#### [Input]
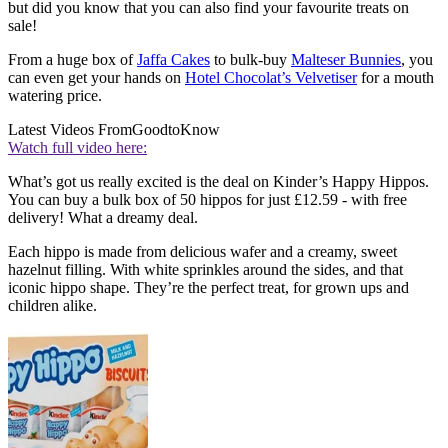
but did you know that you can also find your favourite treats on
sale!
From a huge box of
Jaffa Cakes
to bulk-buy
Malteser Bunnies
, you
can even get your hands on
Hotel Chocolat’s Velvetiser
for a mouth
watering price.
Latest Videos From
GoodtoKnow
Watch full video here:
What’s got us really excited is the deal on Kinder’s Happy Hippos.
You can buy a bulk box of 50 hippos for just £12.59 - with free
delivery! What a dreamy deal.
Each hippo is made from delicious wafer and a creamy, sweet
hazelnut filling. With white sprinkles around the sides, and that
iconic hippo shape. They’re the perfect treat, for grown ups and
children alike.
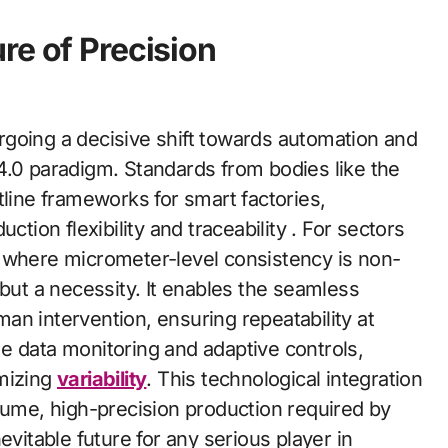
re of Precision
going a decisive shift towards automation and
l 4.0 paradigm. Standards from bodies like the
tline frameworks for smart factories,
on flexibility and traceability . For sectors
, where micrometer-level consistency is non-
 but a necessity. It enables the seamless
an intervention, ensuring repeatability at
e data monitoring and adaptive controls,
imizing
variability
. This technological integration
lume, high-precision production required by
evitable future for any serious player in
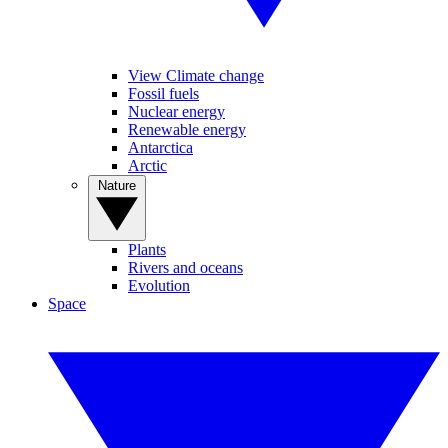
View Climate change
Fossil fuels
Nuclear energy
Renewable energy
Antarctica
Arctic
Nature
Plants
Rivers and oceans
Evolution
Space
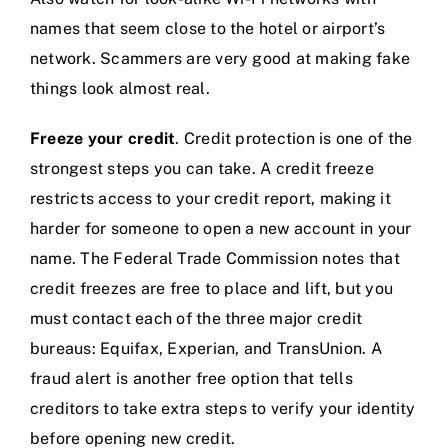
names that seem close to the hotel or airport’s
network. Scammers are very good at making fake
things look almost real.
Freeze your credit
. Credit protection is one of the
strongest steps you can take. A credit freeze
restricts access to your credit report, making it
harder for someone to open a new account in your
name. The Federal Trade Commission notes that
credit freezes are free to place and lift, but you
must contact each of the three major credit
bureaus: Equifax, Experian, and TransUnion. A
fraud alert is another free option that tells
creditors to take extra steps to verify your identity
before opening new credit.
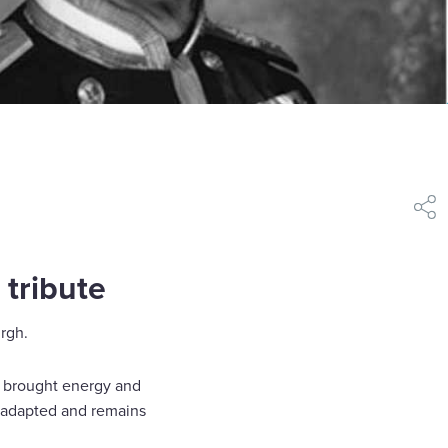
shar
 tribute
rgh.
He brought energy and
n adapted and remains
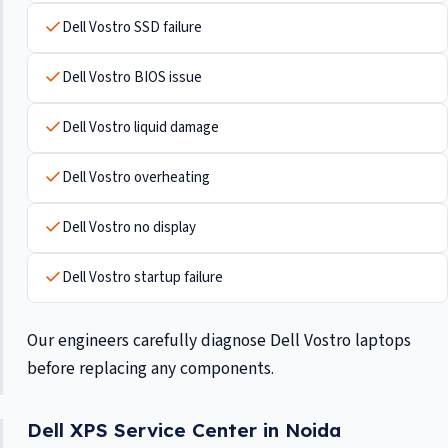
Dell Vostro SSD failure
Dell Vostro BIOS issue
Dell Vostro liquid damage
Dell Vostro overheating
Dell Vostro no display
Dell Vostro startup failure
Our engineers carefully diagnose Dell Vostro laptops
before replacing any components.
Dell XPS Service Center in Noida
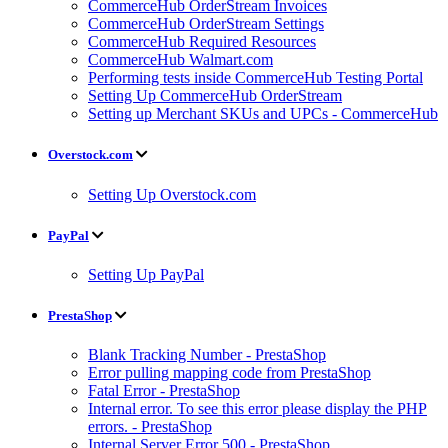
CommerceHub OrderStream Invoices
CommerceHub OrderStream Settings
CommerceHub Required Resources
CommerceHub Walmart.com
Performing tests inside CommerceHub Testing Portal
Setting Up CommerceHub OrderStream
Setting up Merchant SKUs and UPCs - CommerceHub
Overstock.com
Setting Up Overstock.com
PayPal
Setting Up PayPal
PrestaShop
Blank Tracking Number - PrestaShop
Error pulling mapping code from PrestaShop
Fatal Error - PrestaShop
Internal error. To see this error please display the PHP
errors. - PrestaShop
Internal Server Error 500 - PrestaShop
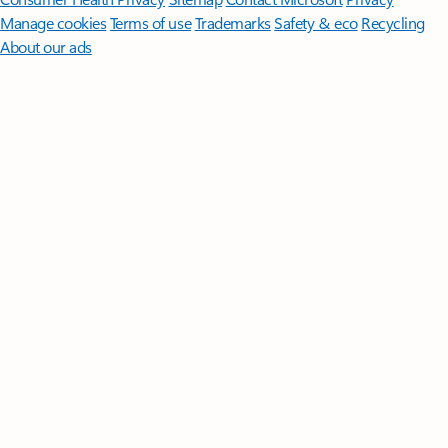
Manage cookies
Terms of use
Trademarks
Safety & eco
Recycling
About our ads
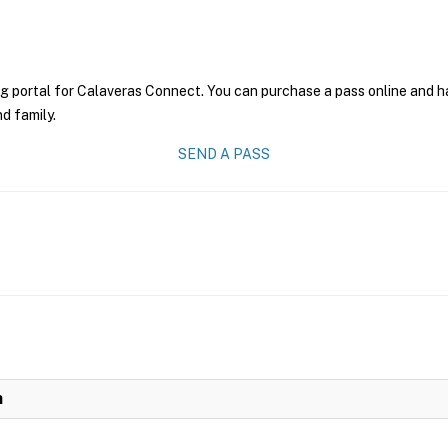
g portal for Calaveras Connect. You can purchase a pass online and hav
nd family.
SEND A PASS
n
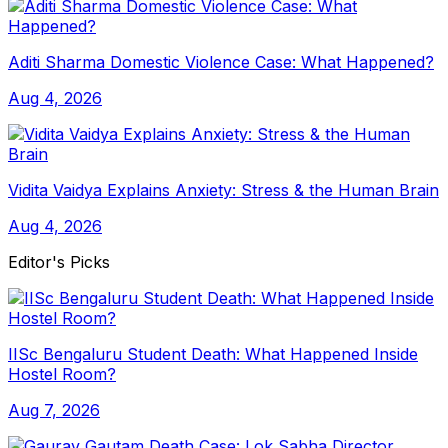
Aditi Sharma Domestic Violence Case: What Happened?
Aug 4, 2026
Vidita Vaidya Explains Anxiety: Stress & the Human Brain
Aug 4, 2026
Editor's Picks
IISc Bengaluru Student Death: What Happened Inside
Hostel Room?
Aug 7, 2026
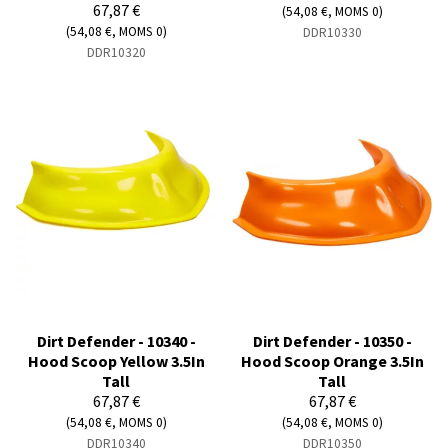
67,87 €
(54,08 €, MOMS 0)
(54,08 €, MOMS 0)
DDR10330
DDR10320
Dirt Defender - 10340 -
Dirt Defender - 10350 -
Hood Scoop Yellow 3.5In
Hood Scoop Orange 3.5In
Tall
Tall
67,87 €
67,87 €
(54,08 €, MOMS 0)
(54,08 €, MOMS 0)
DDR10340
DDR10350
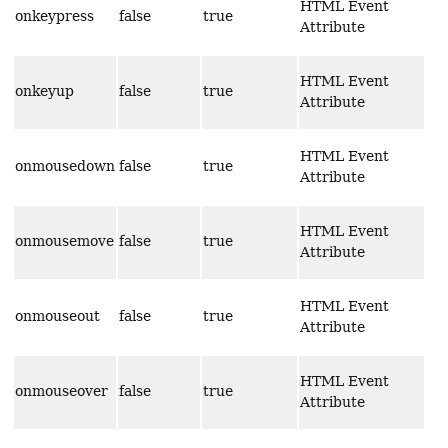
HTML Event
onkeypress
false
true
Attribute
HTML Event
onkeyup
false
true
Attribute
HTML Event
onmousedown
false
true
Attribute
HTML Event
onmousemove
false
true
Attribute
HTML Event
onmouseout
false
true
Attribute
HTML Event
onmouseover
false
true
Attribute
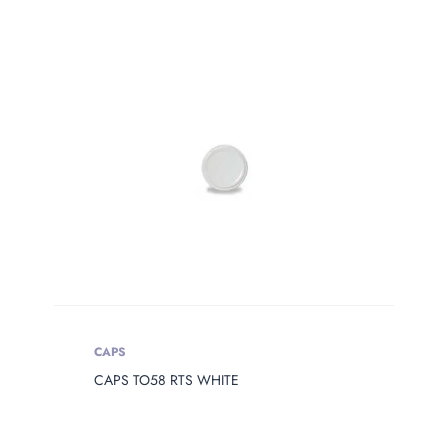
PRODUCT
WEIGHT
Product Weight
CAPS
CAPS TO58 RTS WHITE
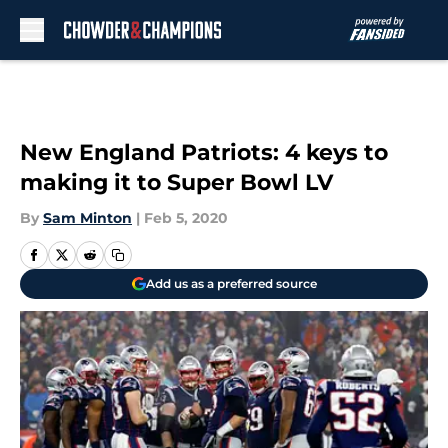
Skip to main content
New England Patriots: 4 keys to
making it to Super Bowl LV
By
Sam Minton
|
Feb 5, 2020
Add us as a preferred source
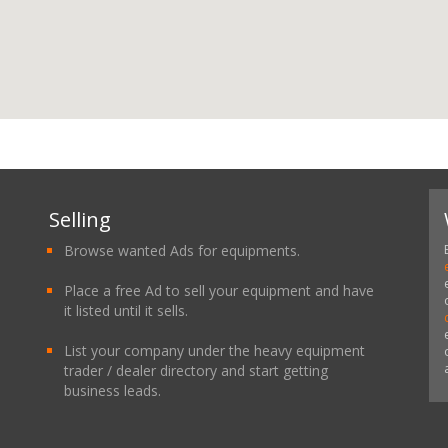
Selling
Browse wanted Ads for equipments.
Place a free Ad to sell your equipment and have
it listed until it sells.
List your company under the heavy equipment
trader / dealer directory and start getting
business leads.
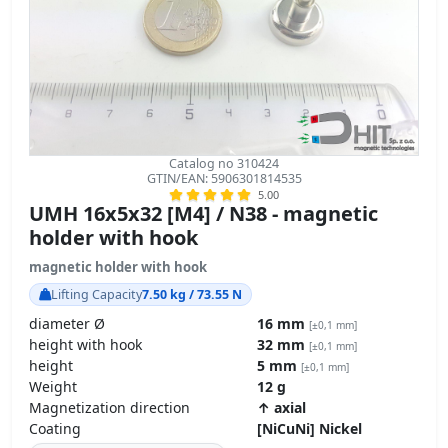
Catalog no 310424
GTIN/EAN: 5906301814535
5.00
UMH 16x5x32 [M4] / N38 - magnetic
holder with hook
magnetic holder with hook
Lifting Capacity
7.50 kg / 73.55 N
diameter Ø
16 mm
[±0,1 mm]
height with hook
32 mm
[±0,1 mm]
height
5 mm
[±0,1 mm]
Weight
12 g
Magnetization direction
↑ axial
Coating
[NiCuNi] Nickel
technical specifications »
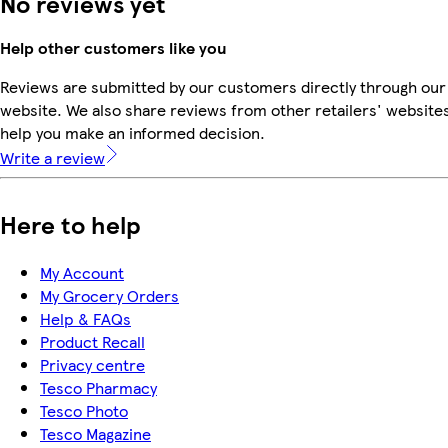
No reviews yet
Help other customers like you
Reviews are submitted by our customers directly through our
website. We also share reviews from other retailers' websites
help you make an informed decision.
Write a review
Here to help
My Account
My Grocery Orders
Help & FAQs
Product Recall
Privacy centre
Tesco Pharmacy
Tesco Photo
Tesco Magazine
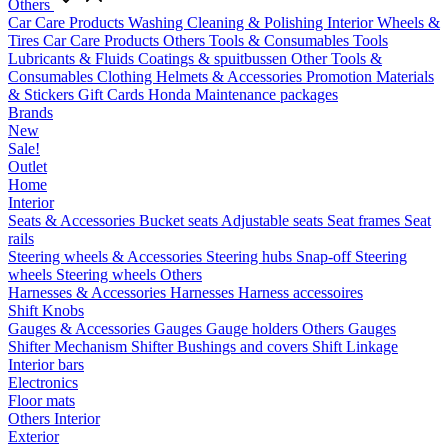
Others
Car Care Products
Washing
Cleaning & Polishing
Interior
Wheels &
Tires
Car Care Products Others
Tools & Consumables
Tools
Lubricants & Fluids
Coatings & spuitbussen
Other Tools &
Consumables
Clothing
Helmets & Accessories
Promotion Materials
& Stickers
Gift Cards
Honda Maintenance packages
Brands
New
Sale!
Outlet
Home
Interior
Seats & Accessories
Bucket seats
Adjustable seats
Seat frames
Seat
rails
Steering wheels & Accessories
Steering hubs
Snap-off
Steering
wheels
Steering wheels Others
Harnesses & Accessories
Harnesses
Harness accessoires
Shift Knobs
Gauges & Accessories
Gauges
Gauge holders
Others Gauges
Shifter Mechanism
Shifter
Bushings and covers
Shift Linkage
Interior bars
Electronics
Floor mats
Others Interior
Exterior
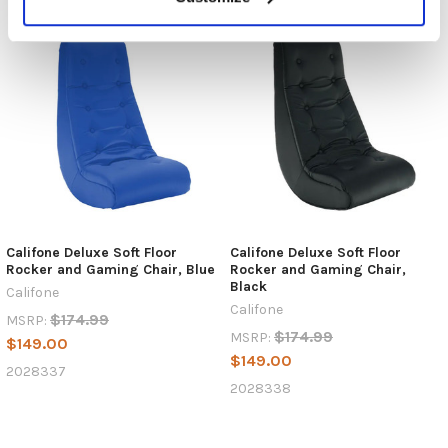
Califone Deluxe Soft Floor
Califone Deluxe Soft Floor
Rocker and Gaming Chair, Blue
Rocker and Gaming Chair,
Black
Califone
Califone
$174.99
MSRP:
$174.99
MSRP:
$149.00
$149.00
2028337
2028338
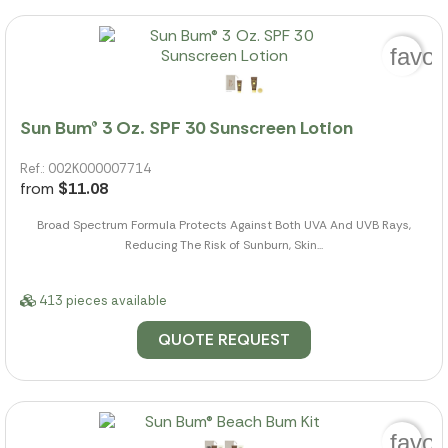
favor
Sun Bum® 3 Oz. SPF 30 Sunscreen Lotion
Ref.: 002K000007714
from
$11.08
Broad Spectrum Formula Protects Against Both UVA And UVB Rays,
Reducing The Risk of Sunburn, Skin...
413 pieces available
QUOTE REQUEST
favor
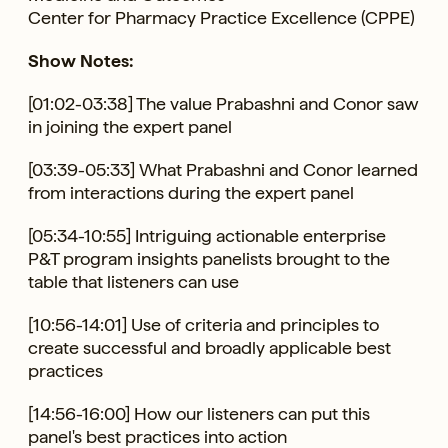
Center for Pharmacy Practice Excellence (CPPE)
Show Notes:
[01:02-03:38] The value Prabashni and Conor saw
in joining the expert panel
[03:39-05:33] What Prabashni and Conor learned
from interactions during the expert panel
[05:34-10:55] Intriguing actionable enterprise
P&T program insights panelists brought to the
table that listeners can use
[10:56-14:01] Use of criteria and principles to
create successful and broadly applicable best
practices
[14:56-16:00] How our listeners can put this
panel's best practices into action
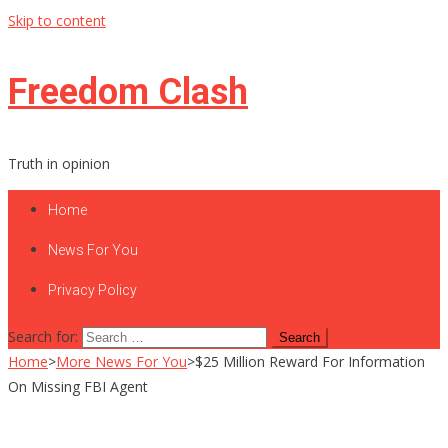
Skip to content
Freedom Clash
Truth in opinion
Home
News For You
Privacy Policy
Search for:
Home
>
More News For You
>
$25 Million Reward For Information
On Missing FBI Agent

#### [Brief]
Copy each line above that has the word "brought".

#### [Output for this exercise]
He brought energy and
P&T program insights panelists brought to the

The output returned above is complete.